Doel:
Schrijf het vervolg van het tekstfragment over artikel 304 Sr en de uitbreiding van het begrip 'zijn kind'. Begin met de tekst van punt 5.

Een kind staat tot zijn ouders in een familierechtelijke betrekking, aldus artikel 1:197 Burgerlijk Wetboek (BW). Moeder van een kind is volgens artikel 1:198 BW de vrouw uit wie het kind is geboren of die het kind heeft geadopteerd. De vader van een kind is de man die met de moeder van het kind gehuwd was op de tijdstippen in artikel 1:199 BW onder a en b genoemd en voorts de man die het kind heeft erkend, wiens vaderschap gerechtelijk is vastgesteld of die het kind heeft geadopteerd. In deze gevallen zal dus gesproken kunnen worden van ‘zijn’ of ‘haar’ kind (artikel 1:199 BW onder c tot en met e).
4.
Tot 2009 gold dat deze familierechtelijke betrekking doorslaggevend was voor de vraag of er sprake was van ‘zijn kind’. Maar de beperking van de strafverzwarende omstandigheid tot de situaties waarin een familierechtelijke betrekking aanwezig is, maakte volgens de wetgever dat artikel 304 Sr tekortschoot gelet op de toegenomen diversiteit aan samenlevingsvormen. Vandaar dat het eerste onderdeel werd uitgebreid met de kinderen tot wie de schuldige in een bijzondere relatie staat die vergelijkbaar is met een familierechtelijke betrekking:13.
‘Ten eerste is toegevoegd ‘het kind over wie hij het gezag uitoefent’. Het is mogelijk dat een niet-ouder het gezag overeen kind uitoefent. Zo verkrijgt bijvoorbeeld een niet-ouder die met de ouder een huwelijk of een geregistreerd partnerschap is aangegaan van rechtswege het gezag indien staande hun huwelijk of geregistreerd partnerschap een kind wordt geboren tenzij het kind tevens in familierechtelijke betrekking staat tot een andere ouder (artikel 1:253sa, eerste lid, BW). Het gaat in deze situaties vaak om de zogenoemde ‘mee-moeder’, de vrouwelijke partner van de moeder. Ook kan een niet-ouder op grond van artikel l:253t, eerste lid, BW het gezag hebben verkregen. Deze niet-ouders hebben dezelfde verantwoordelijkheden tegenover het kind als een ouder en daarom worden ook zij onder het bereik van dit artikel gebracht.
Ten tweede is toegevoegd ‘het kind dat hij verzorgt of opvoedt als behorend tot zijn gezin’. Onder deze omschrijving valt een ieder die het kind van een ander als behorende tot zijn gezin verzorgt en opvoedt zonder dat hij het gezag over het kind uitoefent. Als voorbeelden kunnen worden genoemd de pleegouders, maar ook de levenspartner van de ouder die niet het gezag over het kind uitoefent. Ook aan hen komt een vergelijkbare verantwoordelijkheid toe ten aanzien van de verzorging en opvoeding van het kind (vergelijk artikel 1:248 BW) en worden zij om die reden onder het bereik van dit artikel gebracht.’
5.

Uit de pagina's gehaalde tekst:
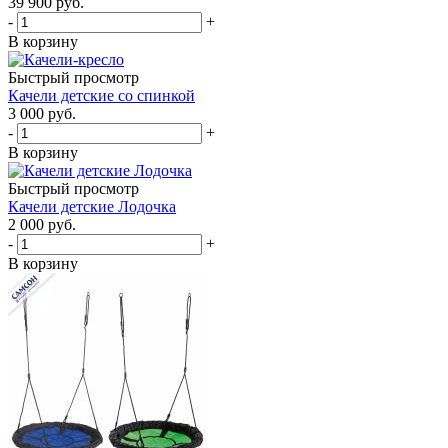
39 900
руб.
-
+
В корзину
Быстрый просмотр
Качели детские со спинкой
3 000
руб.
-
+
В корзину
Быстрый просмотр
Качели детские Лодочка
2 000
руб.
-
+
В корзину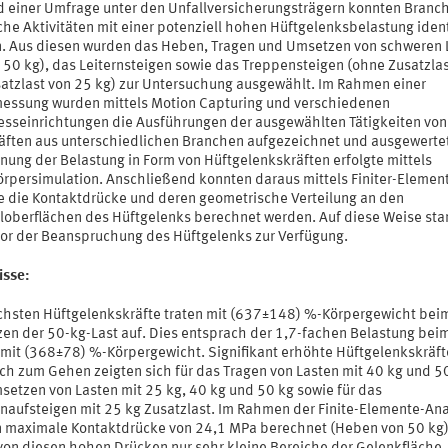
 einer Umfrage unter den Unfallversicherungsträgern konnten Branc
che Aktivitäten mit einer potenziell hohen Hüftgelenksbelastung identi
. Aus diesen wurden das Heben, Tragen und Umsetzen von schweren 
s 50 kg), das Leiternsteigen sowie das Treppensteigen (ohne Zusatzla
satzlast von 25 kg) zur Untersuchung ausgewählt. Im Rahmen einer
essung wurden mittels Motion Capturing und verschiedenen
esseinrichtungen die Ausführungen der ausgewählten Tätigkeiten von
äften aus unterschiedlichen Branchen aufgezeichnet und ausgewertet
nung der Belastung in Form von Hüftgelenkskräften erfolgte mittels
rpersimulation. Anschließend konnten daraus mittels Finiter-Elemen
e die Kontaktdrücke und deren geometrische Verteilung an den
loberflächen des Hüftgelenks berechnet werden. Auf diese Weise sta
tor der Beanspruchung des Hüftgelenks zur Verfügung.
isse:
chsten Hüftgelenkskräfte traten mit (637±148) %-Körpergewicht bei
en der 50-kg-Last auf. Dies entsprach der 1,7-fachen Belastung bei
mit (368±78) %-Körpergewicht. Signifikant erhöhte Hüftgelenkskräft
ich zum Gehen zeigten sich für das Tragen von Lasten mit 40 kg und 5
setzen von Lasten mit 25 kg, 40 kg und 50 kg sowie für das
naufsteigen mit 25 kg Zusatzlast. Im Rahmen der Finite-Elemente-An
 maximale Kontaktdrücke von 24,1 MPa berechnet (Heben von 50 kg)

Antwoord:
Uit het voorgaande blijkt dat de uitbreiding van artikel 304 Sr betrekking heeft op minderjarige kinderen. Wat betreft de eerste toevoeging is dit evident, nu daarin — onder verwijzing naar o.a. artikel 1:253t lid 1 BW — gesproken wordt van een kind waarover de niet-ouder gezag heeft verkregen. Dergelijk gezag kan alleen over minderjarigen worden uitgeoefend (cf. de bepalingen van Titel 14 van Boek 1 BW).
6.
Maar ook de tweede toevoeging heeft klaarblijkelijk slechts betrekking op ‘het minderjarige kind’. Het ging de wetgever blijkens de wetsgeschiedenis immers om die gevallen waarin de niet-ouder zonder gezag vergelijkbare verantwoordelijkheden heeft ten opzichte van het kind als een ouder die wel gezag over het kind uitoefent. Hier wordt dus een parallel getrokken met de situatie van ouderlijk gezag. En, zoals gezegd, kan ouderlijk gezag slechts bestaan over minderjarige kinderen. Voorts kan ook in de verwijzing naar artikel 1:248 BW — wat eveneens een bepaling is uit Titel 14 van Boek 1 BW (‘Het gezag over minderjarige kinderen’) — bevestiging worden gevonden voor de opvatting dat de wetgever onder het begrip ‘kind’ in de tweede toevoeging (slechts) verstaat ‘het minderjarig kind’.
7.
Gelet op het feit dat [slachtoffer] ten tijde van de mishandelingen de leeftijd van 20 jaren had en aldus meerderjarig was14., getuigt het oordeel van het Hof dat zij ‘een kind’ was dat requirant verzorgde en opvoedde als behorend tot zijn gezin, van een onjuiste rechtsopvatting en is daardoor onjuist. Mede vanwege het strafverzwarende karakter van dit ten onrechte onder .1 en .2 bewezen onderdeel van de tenlastelegging, kan het bestreden arrest niet in stand blijven.
Middel IV (ten aanzien van de opgelegde straf)
Schending van het recht en/of verzuim van vormen waarvan de niet-naleving nietigheid meebrengt, doordat het Hof op onbegrijpelijke, ontoereikende dan wel onjuiste gronden is gekomen tot de opgelegde gevangenisstraf voor de duur van 18 jaren,
Nu het Hof een veel lichtere kwalificatie aan de feiten heeft gegeven, maar toch dezelfde straf aan requirant heeft opgelegd als door de advocaat-generaal in hoger beroep was geëist (en in eerste aanleg door de rechtbank was opgelegd), waardoor de opgelegde straf wezenlijk afwijkt van de gevorderde straf en daarom — bij gebreke van een toereikende opgave van de redenen die tot de bedoelde afwijking hebben geleid — onbegrijpelijk is.
De bestreden beslissing kan hierdoor niet in stand blijven.
Toelichting:
1.
Aan requirant is — naast de maatregel van TBS met dwangverpleging — een gevangenisstraf opgelegd voor de duur van 18 jaren onvoorwaardelijk, wegens — kort gezegd — zware mishandeling met de dood tot gevolg (feit 1 ) en poging zware mishandeling (feit 2)
2.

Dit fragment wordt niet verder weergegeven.